I understand the worry though, of 'getting' to survivors as soon as possible avoid, or minimise, any psychological deterioration and impact on mental health. Which is why I spoke with Greater Manchester Mental Health NHS Foundation Trust within days of the terror attack; and instantly published the infographics for those affected by the attack. Then, less than a month later, I'm here writing this...

From my own experience, I can understand the need for this balance... Because of my avoidance to accept the trauma I had gone through, and my refusal to report it to anyone; I couldn't be offered any support. I couldn't be given any advice. I isolated myself. No one had to 'try and get the balance right'; because they didn't even know that they needed to. Because of this, I was left to my own devices - free to come up with my own coping strategies.

In the two years; following the - physical - end of my trauma; I tried to cope with my thoughts, feelings, and memories; by drinking alcohol and putting myself into dangerous situations,

starving myself and over-exercising, and then rebelling at school. When it felt like nothing was working, and everything was just swimming around my head - around my body; filling me up so much that in the end; I thought that dying would be the only way to empty all of that. To be relieved of it.

My point? 

It's ok to feel like this has taken over your life.
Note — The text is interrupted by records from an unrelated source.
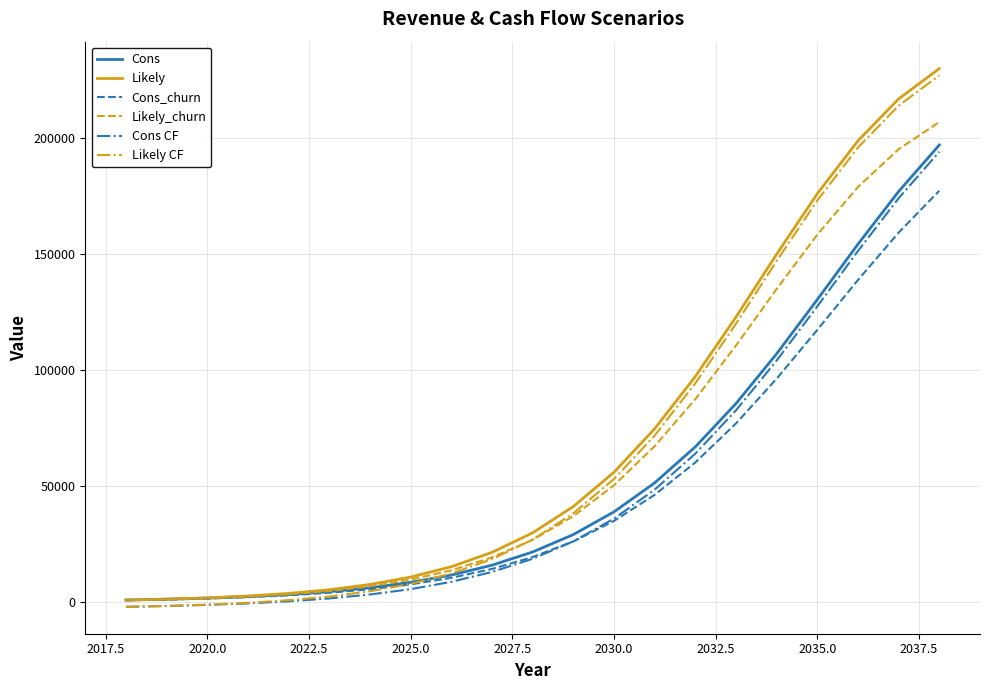

True or false: Likely and Likely CF intersect in this chart.

False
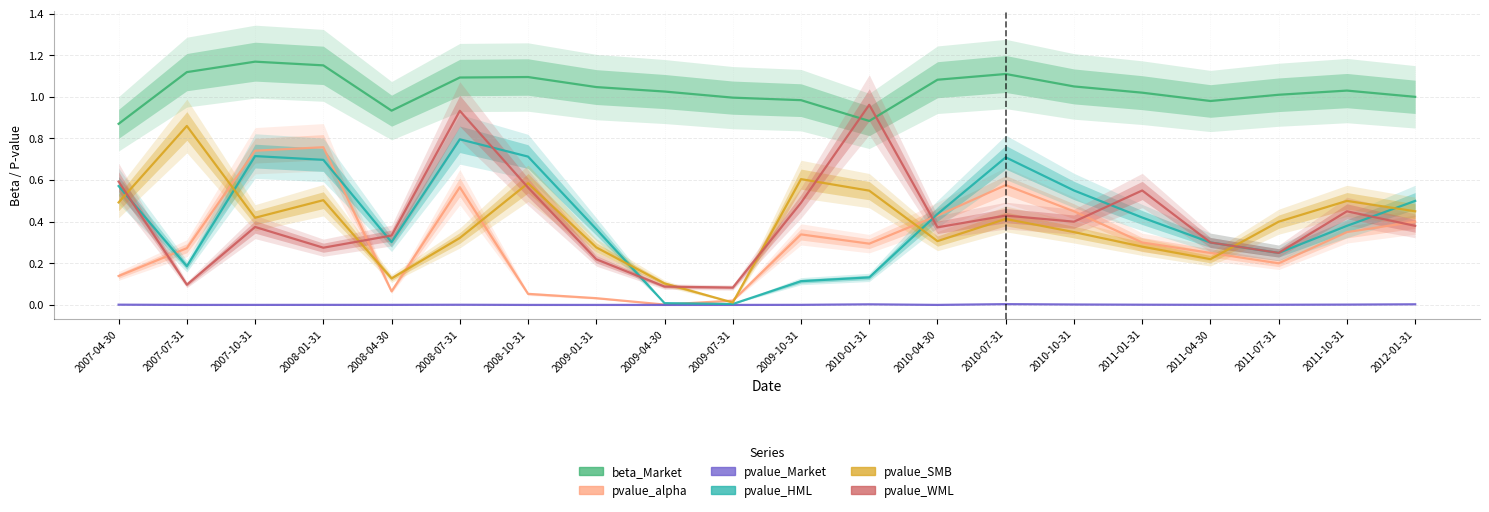

The value of pvalue_HML at 2012-01-31 is 0.8. True or false?

False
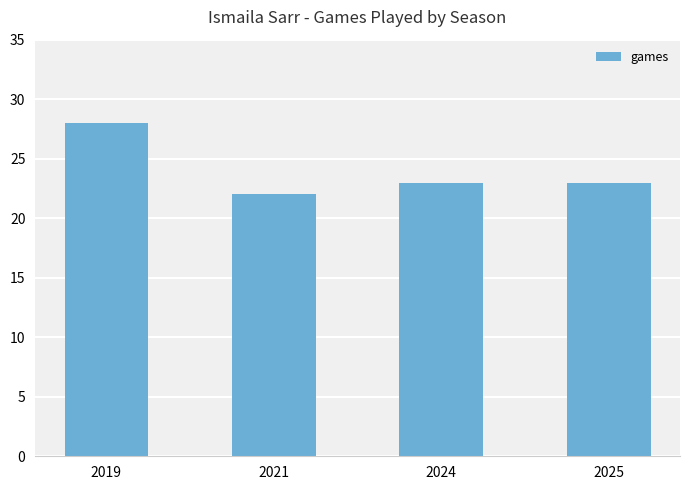

Which category has the highest value across all series?

2019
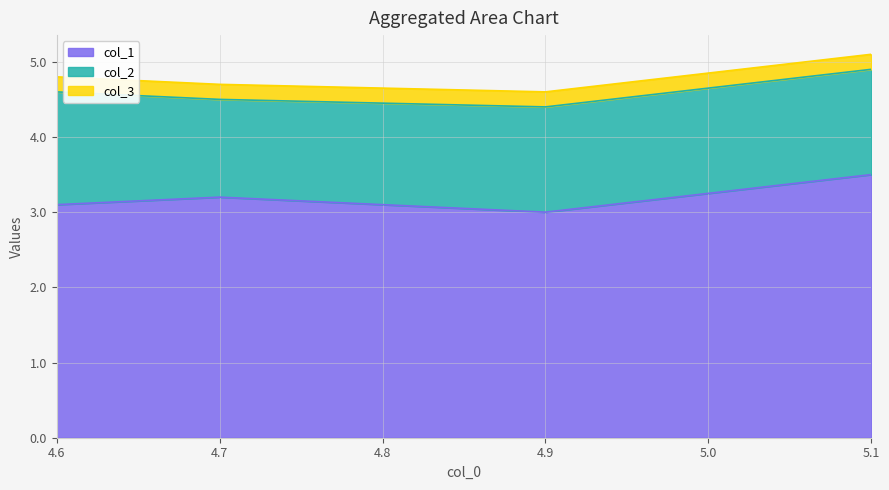

What is the sum of the col_1 values at 5.1 and 4.6?

6.6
Ok to feel like it is everything. And ok to want a life without that. To want your life back from before that. 

It's ok to think that the only way you can control this is by bottling things up. But that will only work for so long; your head - your body - only has room for so much before it gets full. And eventually the pressure means that something's got to give.

It's ok to feel like you need someone to help you empty things; and it's ok to feel embarrassed at the thought of asking for help. After a while of thinking you're doing the right thing for yourself and becoming convinced that it is the right thing, it's only 'normal' to feel reluctant to acknowledge that this no longer the right thing. But it is so important that you understand that it hasn't been the wrong thing for all of this time. You haven't been stupid. You shouldn't wish that you'd done what someone else advised. 

You did what you thought was best for you. And that's all any of us can do in life; but it takes bravery and courage to admit when it's no longer what is best, and to ask for help in trying to find out what is.